Die telefonische Krankmeldung zu legalisieren, war eine kluge Entscheidung. Denn gerüchteweise war sie schon immer in vielen Praxen Usus. Dass ein Kollege wie Dr. Ulrich Groh auf die Kassenlyrik hereinfällt und vom Land der Phantasie schreibt, verwundert sehr. Verkennt er doch zahlreiche Tatsachen und zudem hat er offenbar keine Ahnung, was in hausärztlichen Praxen passiert:

  • Wir haben so viele Ärztinnen und Ärzte im System wie noch nie – und dennoch einen Ärztemangel (genauer: einen Mangel an Arbeitsstunden ärztlichen Personals). Da ist eine Entlastung hausärztlicher Praxen, die den weit überwiegenden Teil der Arbeitsunfähigkeitsbescheinigungen ausstellen, dringend geboten. Allein in Hessen sind 1.000 hausärztliche Vertragsarztsitze unbesetzt. Sieben Karenztage ohne Widerspruchsrecht der Arbeitgeber – das wäre mal eine innovative Lösung für den „Ärztemangel“. Denn:
  • Patienten mit banalen Infekten brauchen unsinnigerweise in Deutschland eine Arbeitsunfähigkeitsbescheinigung.
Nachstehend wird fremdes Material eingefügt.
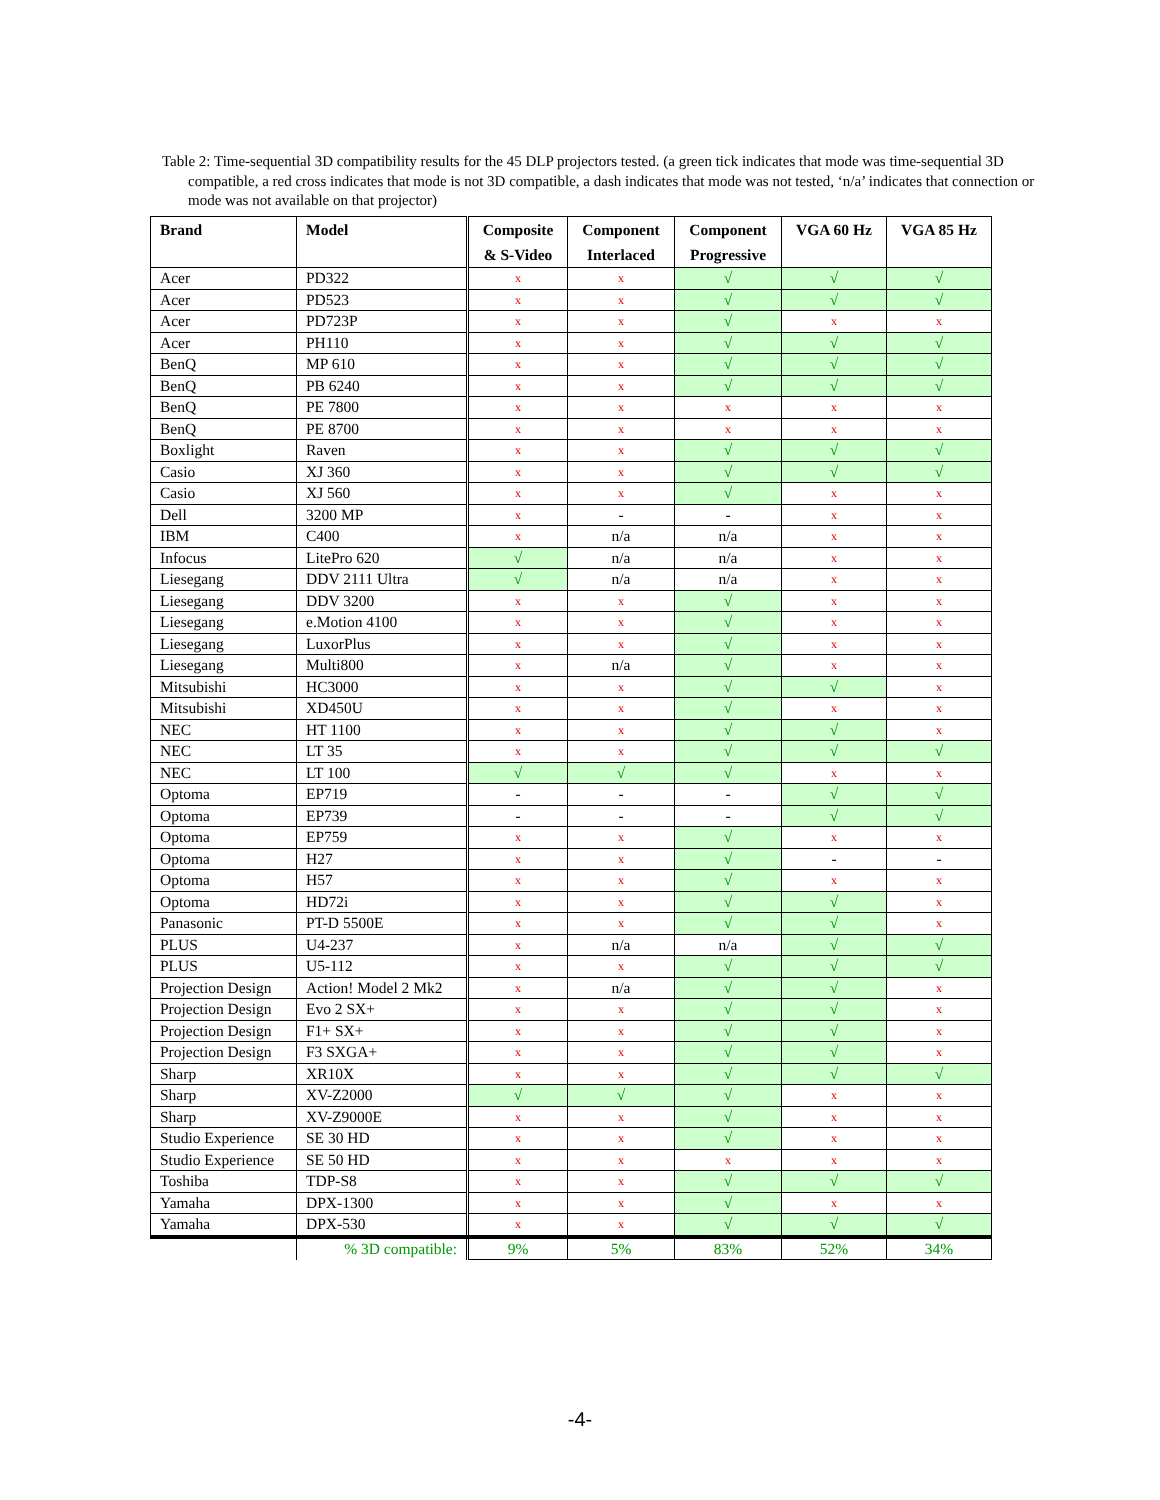Table 2: Time-sequential 3D compatibility results for the 45 DLP projectors tested. (a green tick indicates that mode was time-sequential 3D compatible, a red cross indicates that mode is not 3D compatible, a dash indicates that mode was not tested, ‘n/a’ indicates that connection or mode was not available on that projector)
| Brand | Model | Composite & S-Video | Component Interlaced | Component Progressive | VGA 60 Hz | VGA 85 Hz |
| --- | --- | --- | --- | --- | --- | --- |
| Acer | PD322 | x | x | √ | √ | √ |
| Acer | PD523 | x | x | √ | √ | √ |
| Acer | PD723P | x | x | √ | x | x |
| Acer | PH110 | x | x | √ | √ | √ |
| BenQ | MP 610 | x | x | √ | √ | √ |
| BenQ | PB 6240 | x | x | √ | √ | √ |
| BenQ | PE 7800 | x | x | x | x | x |
| BenQ | PE 8700 | x | x | x | x | x |
| Boxlight | Raven | x | x | √ | √ | √ |
| Casio | XJ 360 | x | x | √ | √ | √ |
| Casio | XJ 560 | x | x | √ | x | x |
| Dell | 3200 MP | x | - | - | x | x |
| IBM | C400 | x | n/a | n/a | x | x |
| Infocus | LitePro 620 | √ | n/a | n/a | x | x |
| Liesegang | DDV 2111 Ultra | √ | n/a | n/a | x | x |
| Liesegang | DDV 3200 | x | x | √ | x | x |
| Liesegang | e.Motion 4100 | x | x | √ | x | x |
| Liesegang | LuxorPlus | x | x | √ | x | x |
| Liesegang | Multi800 | x | n/a | √ | x | x |
| Mitsubishi | HC3000 | x | x | √ | √ | x |
| Mitsubishi | XD450U | x | x | √ | x | x |
| NEC | HT 1100 | x | x | √ | √ | x |
| NEC | LT 35 | x | x | √ | √ | √ |
| NEC | LT 100 | √ | √ | √ | x | x |
| Optoma | EP719 | - | - | - | √ | √ |
| Optoma | EP739 | - | - | - | √ | √ |
| Optoma | EP759 | x | x | √ | x | x |
| Optoma | H27 | x | x | √ | - | - |
| Optoma | H57 | x | x | √ | x | x |
| Optoma | HD72i | x | x | √ | √ | x |
| Panasonic | PT-D 5500E | x | x | √ | √ | x |
| PLUS | U4-237 | x | n/a | n/a | √ | √ |
| PLUS | U5-112 | x | x | √ | √ | √ |
| Projection Design | Action! Model 2 Mk2 | x | n/a | √ | √ | x |
| Projection Design | Evo 2 SX+ | x | x | √ | √ | x |
| Projection Design | F1+ SX+ | x | x | √ | √ | x |
| Projection Design | F3 SXGA+ | x | x | √ | √ | x |
| Sharp | XR10X | x | x | √ | √ | √ |
| Sharp | XV-Z2000 | √ | √ | √ | x | x |
| Sharp | XV-Z9000E | x | x | √ | x | x |
| Studio Experience | SE 30 HD | x | x | √ | x | x |
| Studio Experience | SE 50 HD | x | x | x | x | x |
| Toshiba | TDP-S8 | x | x | √ | √ | √ |
| Yamaha | DPX-1300 | x | x | √ | x | x |
| Yamaha | DPX-530 | x | x | √ | √ | √ |
| | % 3D compatible: | 9% | 5% | 83% | 52% | 34% |
-4-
Aber in den wenigsten Fällen ärztliche Versorgung. Kommen sie in die Praxis, gefährden sie die Gesundheit der Mitpatienten und des Personals.
  • Hausärztinnen und Hausärzte sind zwar die Hauptleidtragenden der zwei schlimmsten Seuchen Deutschlands: der Attestitis germanica und der Praeventitis teutonica (demnächst mit unsinniger Cholesterin-Phobie), sie sind aber eines nicht: die Blockwarte des deutschen Gesundheitswesens. Mal ganz abgesehen davon, dass wir u. a. infolge dysfunktionaler Digitalisierung keine Zeit dafür haben, das Vertrauen unserer Patientinnen und Patienten zu gefährden.
  • Die meisten von uns arbeitsunfähig geschriebenen Patientinnen und Patienten befürchten bei der Krankschreibung negative Folgen für ihr Arbeitsverhältnis und Spannung mit Kolleginnen und/oder Betriebsleitung. Zum Teil werden sie unter Druck gesetzt, trotz Krankmeldung zu arbeiten.